**PROBLEM STATEMENT**: From the listing below, reproduce word for word the part that opens with the line containing "The important thing" and closes with the line containing "- Path to the"; reproduce nothing else.
=======
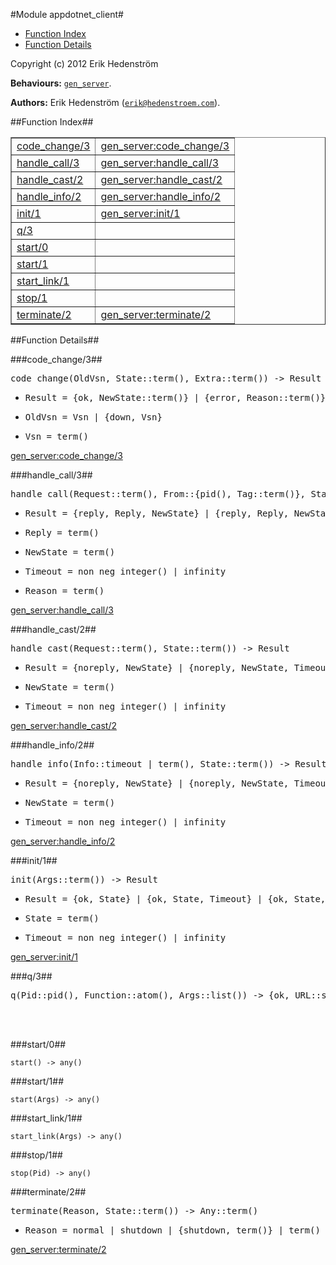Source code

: 

#Module appdotnet_client#
* [Function Index](#index)
* [Function Details](#functions)


Copyright (c) 2012 Erik Hedenstr&ouml;m

__Behaviours:__ [`gen_server`](gen_server.md).

__Authors:__ Erik Hedenstr&ouml;m ([`erik@hedenstroem.com`](mailto:erik@hedenstroem.com)).<a name="index"></a>

##Function Index##


<table width="100%" border="1" cellspacing="0" cellpadding="2" summary="function index"><tr><td valign="top"><a href="#code_change-3">code_change/3</a></td><td><a href="http://www.erlang.org/doc/man/gen_server.html#Module:code_change-3">gen_server:code_change/3</a></td></tr><tr><td valign="top"><a href="#handle_call-3">handle_call/3</a></td><td><a href="http://www.erlang.org/doc/man/gen_server.html#Module:handle_call-3">gen_server:handle_call/3</a></td></tr><tr><td valign="top"><a href="#handle_cast-2">handle_cast/2</a></td><td><a href="http://www.erlang.org/doc/man/gen_server.html#Module:handle_cast-2">gen_server:handle_cast/2</a></td></tr><tr><td valign="top"><a href="#handle_info-2">handle_info/2</a></td><td><a href="http://www.erlang.org/doc/man/gen_server.html#Module:handle_info-2">gen_server:handle_info/2</a></td></tr><tr><td valign="top"><a href="#init-1">init/1</a></td><td><a href="http://www.erlang.org/doc/man/gen_server.html#Module:init-1">gen_server:init/1</a></td></tr><tr><td valign="top"><a href="#q-3">q/3</a></td><td></td></tr><tr><td valign="top"><a href="#start-0">start/0</a></td><td></td></tr><tr><td valign="top"><a href="#start-1">start/1</a></td><td></td></tr><tr><td valign="top"><a href="#start_link-1">start_link/1</a></td><td></td></tr><tr><td valign="top"><a href="#stop-1">stop/1</a></td><td></td></tr><tr><td valign="top"><a href="#terminate-2">terminate/2</a></td><td><a href="http://www.erlang.org/doc/man/gen_server.html#Module:terminate-2">gen_server:terminate/2</a></td></tr></table>


<a name="functions"></a>

##Function Details##

<a name="code_change-3"></a>

###code_change/3##


<pre>code_change(OldVsn, State::term(), Extra::term()) -&gt; Result</pre>
<ul class="definitions"><li><pre>Result = {ok, NewState::term()} | {error, Reason::term()}</pre></li><li><pre>OldVsn = Vsn | {down, Vsn}</pre></li><li><pre>Vsn = term()</pre></li></ul>

[gen_server:code_change/3](http://www.erlang.org/doc/man/gen_server.html#Module:code_change-3)<a name="handle_call-3"></a>

###handle_call/3##


<pre>handle_call(Request::term(), From::{pid(), Tag::term()}, State::term()) -&gt; Result</pre>
<ul class="definitions"><li><pre>Result = {reply, Reply, NewState} | {reply, Reply, NewState, Timeout} | {reply, Reply, NewState, hibernate} | {noreply, NewState} | {noreply, NewState, Timeout} | {noreply, NewState, hibernate} | {stop, Reason, Reply, NewState} | {stop, Reason, NewState}</pre></li><li><pre>Reply = term()</pre></li><li><pre>NewState = term()</pre></li><li><pre>Timeout = non_neg_integer() | infinity</pre></li><li><pre>Reason = term()</pre></li></ul>

[gen_server:handle_call/3](http://www.erlang.org/doc/man/gen_server.html#Module:handle_call-3)<a name="handle_cast-2"></a>

###handle_cast/2##


<pre>handle_cast(Request::term(), State::term()) -&gt; Result</pre>
<ul class="definitions"><li><pre>Result = {noreply, NewState} | {noreply, NewState, Timeout} | {noreply, NewState, hibernate} | {stop, Reason::term(), NewState}</pre></li><li><pre>NewState = term()</pre></li><li><pre>Timeout = non_neg_integer() | infinity</pre></li></ul>

[gen_server:handle_cast/2](http://www.erlang.org/doc/man/gen_server.html#Module:handle_cast-2)<a name="handle_info-2"></a>

###handle_info/2##


<pre>handle_info(Info::timeout | term(), State::term()) -&gt; Result</pre>
<ul class="definitions"><li><pre>Result = {noreply, NewState} | {noreply, NewState, Timeout} | {noreply, NewState, hibernate} | {stop, Reason::term(), NewState}</pre></li><li><pre>NewState = term()</pre></li><li><pre>Timeout = non_neg_integer() | infinity</pre></li></ul>

[gen_server:handle_info/2](http://www.erlang.org/doc/man/gen_server.html#Module:handle_info-2)<a name="init-1"></a>

###init/1##


<pre>init(Args::term()) -&gt; Result</pre>
<ul class="definitions"><li><pre>Result = {ok, State} | {ok, State, Timeout} | {ok, State, hibernate} | {stop, Reason::term()} | ignore</pre></li><li><pre>State = term()</pre></li><li><pre>Timeout = non_neg_integer() | infinity</pre></li></ul>

[gen_server:init/1](http://www.erlang.org/doc/man/gen_server.html#Module:init-1)<a name="q-3"></a>

###q/3##


<pre>q(Pid::pid(), Function::atom(), Args::list()) -> {ok, URL::string()} | <a href="appdotnet.md#type-http_response">appdotnet:http_response()</a></pre>
<br></br>


<a name="start-0"></a>

###start/0##


`start() -> any()`

<a name="start-1"></a>

###start/1##


`start(Args) -> any()`

<a name="start_link-1"></a>

###start_link/1##


`start_link(Args) -> any()`

<a name="stop-1"></a>

###stop/1##


`stop(Pid) -> any()`

<a name="terminate-2"></a>

###terminate/2##


<pre>terminate(Reason, State::term()) -&gt; Any::term()</pre>
<ul class="definitions"><li><pre>Reason = normal | shutdown | {shutdown, term()} | term()</pre></li></ul>

[gen_server:terminate/2](http://www.erlang.org/doc/man/gen_server.html#Module:terminate-2)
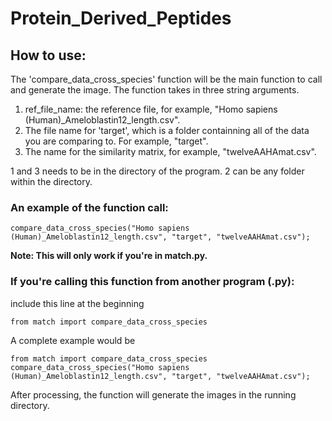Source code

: # Protein_Derived_Peptides

## How to use:
The 'compare_data_cross_species' function will be the main function to call and generate the image.
The function takes in three string arguments.
1. ref_file_name: the reference file, for example, "Homo sapiens (Human)_Ameloblastin12_length.csv".
2. The file name for 'target', which is a folder containning all of the data you are comparing to. For example, "target".
3. The name for the similarity matrix, for example, "twelveAAHAmat.csv".

1 and 3 needs to be in the directory of the program. 2 can be any folder within the directory.

### An example of the function call:
```
compare_data_cross_species("Homo sapiens (Human)_Ameloblastin12_length.csv", "target", "twelveAAHAmat.csv");
```
**Note: This will only work if you're in match.py.**

### If you're calling this function from another program (.py):
include this line at the beginning 
```
from match import compare_data_cross_species
```
A complete example would be 
```
from match import compare_data_cross_species
compare_data_cross_species("Homo sapiens (Human)_Ameloblastin12_length.csv", "target", "twelveAAHAmat.csv");
```

After processing, the function will generate the images in the running directory.
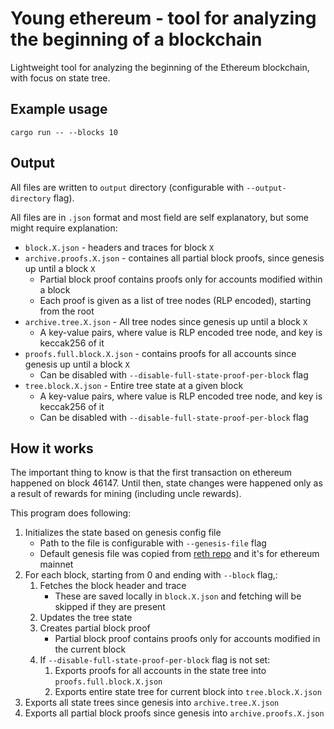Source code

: # Young ethereum - tool for analyzing the beginning of a blockchain

Lightweight tool for analyzing the beginning of the Ethereum blockchain, with focus on state tree.

## Example usage

```console
cargo run -- --blocks 10
```

## Output

All files are written to `output` directory (configurable with `--output-directory` flag).

All files are in `.json` format and most field are self explanatory, but some might require explanation:

- `block.X.json` - headers and traces for block `X`
- `archive.proofs.X.json` - containes all partial block proofs, since genesis up until a block `X`
    - Partial block proof contains proofs only for accounts modified within a block
    - Each proof is given as a list of tree nodes (RLP encoded), starting from the root
- `archive.tree.X.json` - All tree nodes since genesis up until a block `X`
    - A key-value pairs, where value is RLP encoded tree node, and key is keccak256 of it
- `proofs.full.block.X.json` - contains proofs for all accounts since genesis up until a block `X`
    - Can be disabled with `--disable-full-state-proof-per-block` flag
- `tree.block.X.json` - Entire tree state at a given block
    - A key-value pairs, where value is RLP encoded tree node, and key is keccak256 of it
    - Can be disabled with `--disable-full-state-proof-per-block` flag

## How it works

The important thing to know is that the first transaction on ethereum happened on block 46147.
Until then, state changes were happened only as a result of rewards for mining (including uncle rewards).

This program does following:

1. Initializes the state based on genesis config file
    - Path to the file is configurable with `--genesis-file` flag
    - Default genesis file was copied from [reth repo](https://github.com/paradigmxyz/reth/blob/7de2582000c3ff051dacaefd7720595e5905ed69/crates/primitives/res/genesis/mainnet.json) and it's for ethereum mainnet
1. For each block, starting from 0 and ending with `--block` flag,:
    1. Fetches the block header and trace
        - These are saved locally in `block.X.json` and fetching will be skipped if they are present
    1. Updates the tree state
    1. Creates partial block proof
        - Partial block proof contains proofs only for accounts modified in the current block
    1. If `--disable-full-state-proof-per-block` flag is not set:
        1. Exports proofs for all accounts in the state tree into `proofs.full.block.X.json`
        1. Exports entire state tree for current block into `tree.block.X.json`
1. Exports all state trees since genesis into `archive.tree.X.json`
1. Exports all partial block proofs since genesis into `archive.proofs.X.json`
=======
**WRITTEN SOLUTION**:
The important thing to know is that the first transaction on ethereum happened on block 46147.
Until then, state changes were happened only as a result of rewards for mining (including uncle rewards).

This program does following:

1. Initializes the state based on genesis config file
    - Path to the file is configurable with `--genesis-file` flag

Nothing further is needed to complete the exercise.